Unfortunately there's no way to apply Power Plays to the chasing pack,
ensuring that agility is the only defence when the scenery inevitably
comes raining down.
It's an aspect of Split/Second that's given full dues in Detonator,
one of several game modes that complement the straight-up races. Here,
in one fully-charged lap run solo, every Power Play is deployed, and
it's simply a case of notching up the fastest time while struggling to
survive the pyrotechnics. It's the game's appeal distilled into a 90
second blast; frenetic, dynamic and most importantly a whole load of
fun.
Other modes show that the Hollywood influence runs deeper than the
aesthetic, taking their cues from some iconic film moments. Survival
riffs off of the big killer trucks that have been a Hollywood obsession
since Spielberg's Duel: articulated lorries course through a series of
bespoke tracks, and the player's task is to avoid the hazardous load
that they freely spill. Blue barrels that fall from the trucks will slow
the player, red ones will wipe them out and the objective is to stay
alive as long as possible – and when the track is littered with deadly
debris and there's other cars all to happy to shunt you into its path
it's a fairly tall order.
Air Revenge takes the idea of a malevolent machine as the enemy one
step further; this time it's an attack chopper that's on the player's
tail, swooping close and low as they race through the city. A torrent of
missiles rains down – dodge them successfully and it'll fill a meter
projected beneath the car that, once topped up, can volley them back at
the helicopter. Rinse, repeat and it'll eventually be sent tumbling from
the sky.
All this is housed within the reality TV framework, though in truth
it only really makes itself known in trailers that bookend the game's 12
'episodes', each housing six events including a showpiece finale.

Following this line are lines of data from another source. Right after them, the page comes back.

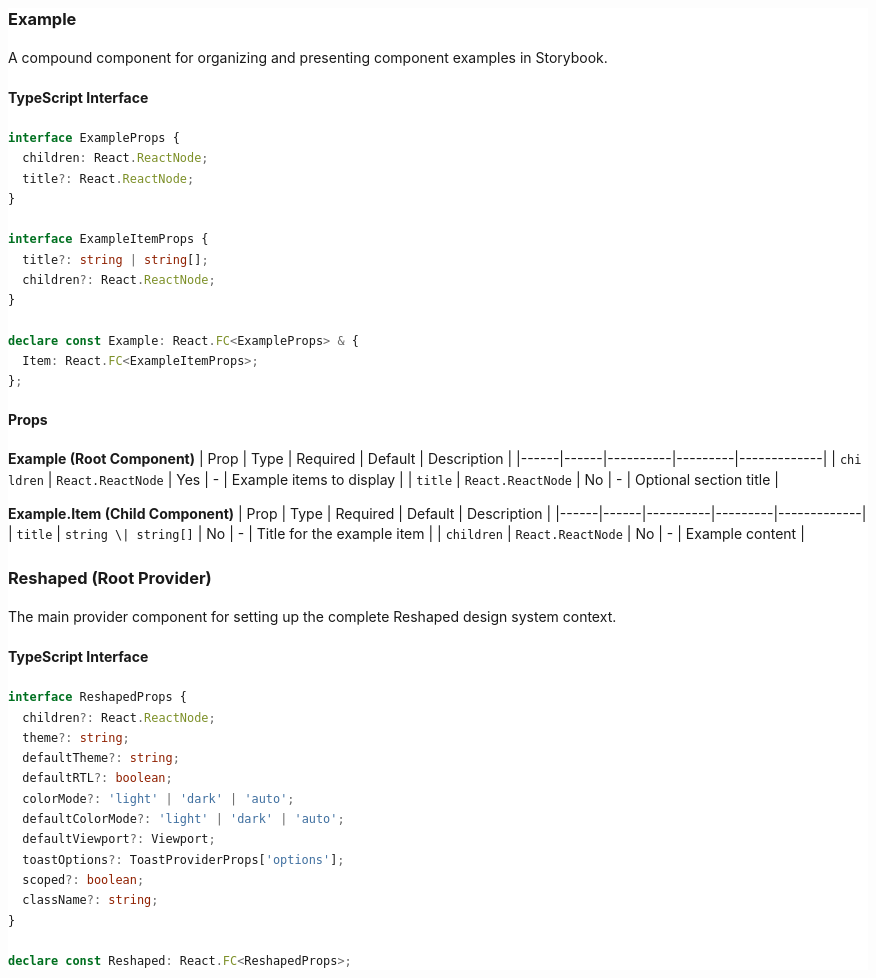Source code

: ### Example

A compound component for organizing and presenting component examples in Storybook.

#### TypeScript Interface

```typescript
interface ExampleProps {
  children: React.ReactNode;
  title?: React.ReactNode;
}

interface ExampleItemProps {
  title?: string | string[];
  children?: React.ReactNode;
}

declare const Example: React.FC<ExampleProps> & {
  Item: React.FC<ExampleItemProps>;
};
```

#### Props

**Example (Root Component)**
| Prop | Type | Required | Default | Description |
|------|------|----------|---------|-------------|
| `children` | `React.ReactNode` | Yes | - | Example items to display |
| `title` | `React.ReactNode` | No | - | Optional section title |

**Example.Item (Child Component)**
| Prop | Type | Required | Default | Description |
|------|------|----------|---------|-------------|
| `title` | `string \| string[]` | No | - | Title for the example item |
| `children` | `React.ReactNode` | No | - | Example content |

### Reshaped (Root Provider)

The main provider component for setting up the complete Reshaped design system context.

#### TypeScript Interface

```typescript
interface ReshapedProps {
  children?: React.ReactNode;
  theme?: string;
  defaultTheme?: string;
  defaultRTL?: boolean;
  colorMode?: 'light' | 'dark' | 'auto';
  defaultColorMode?: 'light' | 'dark' | 'auto';
  defaultViewport?: Viewport;
  toastOptions?: ToastProviderProps['options'];
  scoped?: boolean;
  className?: string;
}

declare const Reshaped: React.FC<ReshapedProps>;
```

Credits won unlock further events, while wrecking enough opponents earns
bonus events. It's simplistic stuff, but the variety in events is just
about sufficient to ensure that working through all twelve episodes
doesn't descend into a slog.
With so much focus on the circuits themselves it'd be forgivable to assume that in Split/Second
the car most definitely isn't the star, but the game's selection of
vehicles certainly has a fair crack at stealing the show. Cars are split
into three loose categories – Muscle, Truck or Sports – and though
entirely fictional they're all utterly desirable.
They've a chunkiness about their look that translates into how they
drive – indeed, Split/Second's cars look and feel like Tonka Toys, with a
robustness that invites you to throw them about. Do so and a
satisfyingly solid handling model comes to the fore. Drifts are
initiated, as arcade racer tradition dictates, with a lift of the gas,
and once the back end is out Split/Second asks for more delicacy than
most in order to keep the car on the road.
As a racer, then, Split/Second brings more than its fair share of
new ideas, but it's still got one eye on the genre's rich past.
Multiplayer successfully recaptures the anarchic spirit of racers of
old, with Elimination and Survival available alongside the vanilla
racing. Eight players are supported online, although unfortunately with
the servers under-populated before release we were unable to put it
through its paces. Split-screen for two players, however, has proved
itself to be a blast (pun intended, thank you very much).
The Verdict
Split/Second is an explosive shot of distilled
arcade energy; it’s action that’s fuelled by the slick production of the
Hollywood a-list, and racing that’s infused with an infectious amount
of fun. Armed with nothing more than a handful of dynamite, developer
Black Rock has shook up the racing genre in much the same way that
Criterion did nearly nine years ago with the original Burnout.